Package dragon.ir.index

A package for doucument indexing and indexing result read.

See:
          Description

Interface Summary
Indexer Interface of document indexing agent
IndexReader Interface of index reader
IndexWriter Interface of index writer
IRDocIndexList Interface of IRDoc Index List
IRRelationIndexList Interface of IRRelation Index List
IRSignature Interface of IRSignature
IRSignatureIndexList Interface of IRSignature Index List
IRTermIndexList Interface of IRTerm Index List
 

Class Summary
AbstractIndexer AbstractIndexer implements basic functions of interface Indexer such as building index for an article and options for section index and relation index
AbstractIndexReader AbstractIndexReader implements functions defined in interface IndexReader such as getting termdoc and docterm matrix, getting termkey and dockey, getting termindex and docindex, getting all the indexed terms for a given document, getting all the indexed documents for a given term ...
AbstractIndexWriteController AbstractIndexWriteController implements basics functions including generating IRTermList, IRRelationList for the useage of later processing.
AbstractIndexWriter The class implements two methods writing termdoc and docterm matrix to disk with options of term based, relation based or both
BasicIndexer BasicIndexer, providing all basic functions for indexing, can be used to index documents directly
BasicIndexReader BasicIndexReader is used to read all the indexing information into memory for a indexed collection
BasicIndexWriteController This class implements function of writing section index.
BasicIndexWriter The class is used to initialize and write index to disk
BasicIRDocIndexList The class is used to write or load the indexing information for a given document or document set
BasicIRRelationIndexList The class is used to write or load the relation indexing information for a given IR relation or relation set
BasicIRTermIndexList The class is used to write or load the relation indexing information for a given IR term or term set
DualIndexer The class handles two dimensional document language model indexing
FileIndex The class is used to read according files storing indexing information.
IndexConverter Import (export) indexing from (to) text format
IRCollection IRCollection is the data structure for a document collection
IRDoc IRDoc is data structure for IR document indexing which can be sorted and thus compared by weight and index
IRRelation IRRelation is the basic data structure for binary relation extracted from document which can be sorted and compared by index and frequency.
IRSection IRCollection is the data structure for document section indexing
IRTerm This is basic indexing unit which can be sorted and compared by index and frequency
OnlineIndexer The class is designed for indexing in computer memory especially for small document set when writing to disk is not necessary.
OnlineIndexReader The class is used to read indexing information from memory
OnlineIndexWriteController The class is the same as BasicIndexWriteController except that it does not store information to disk
OnlineIndexWriter The class is the same as BasicIndexWriter except that it does not store information to disk.
OnlineIRDocIndexList The class is used to add or get a given IRDoc
OnlineIRRelationIndexList The class is used to add or get a given IR relation
OnlineIRTermIndexList The class is used to add or get a given IR term
TransposeIRMatrix The class is used to transpose a given IR indexing matrix such as termdoc to docterm
 

Package dragon.ir.index Description

A package for doucument indexing and indexing result read.

Package Specification

There are two important interfaces.

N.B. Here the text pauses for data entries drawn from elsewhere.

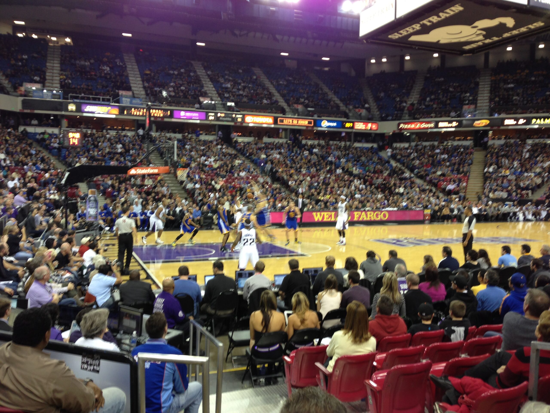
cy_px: 206
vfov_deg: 42.9
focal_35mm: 33
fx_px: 524
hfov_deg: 55.4
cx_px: 275
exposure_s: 1/20
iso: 50
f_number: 2.4
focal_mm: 4.13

One is indexer which index articles in a corpus. The other is index reader which read out indexing results. The dragon toolkit supports two modes of indexing. The first mode saves the indexing results into disk-based files and ususally fit for large collections. The second mode keeps all information in the memory. The second mode is very conveient and fast, but for small collections only, e.g. collections for text summarization.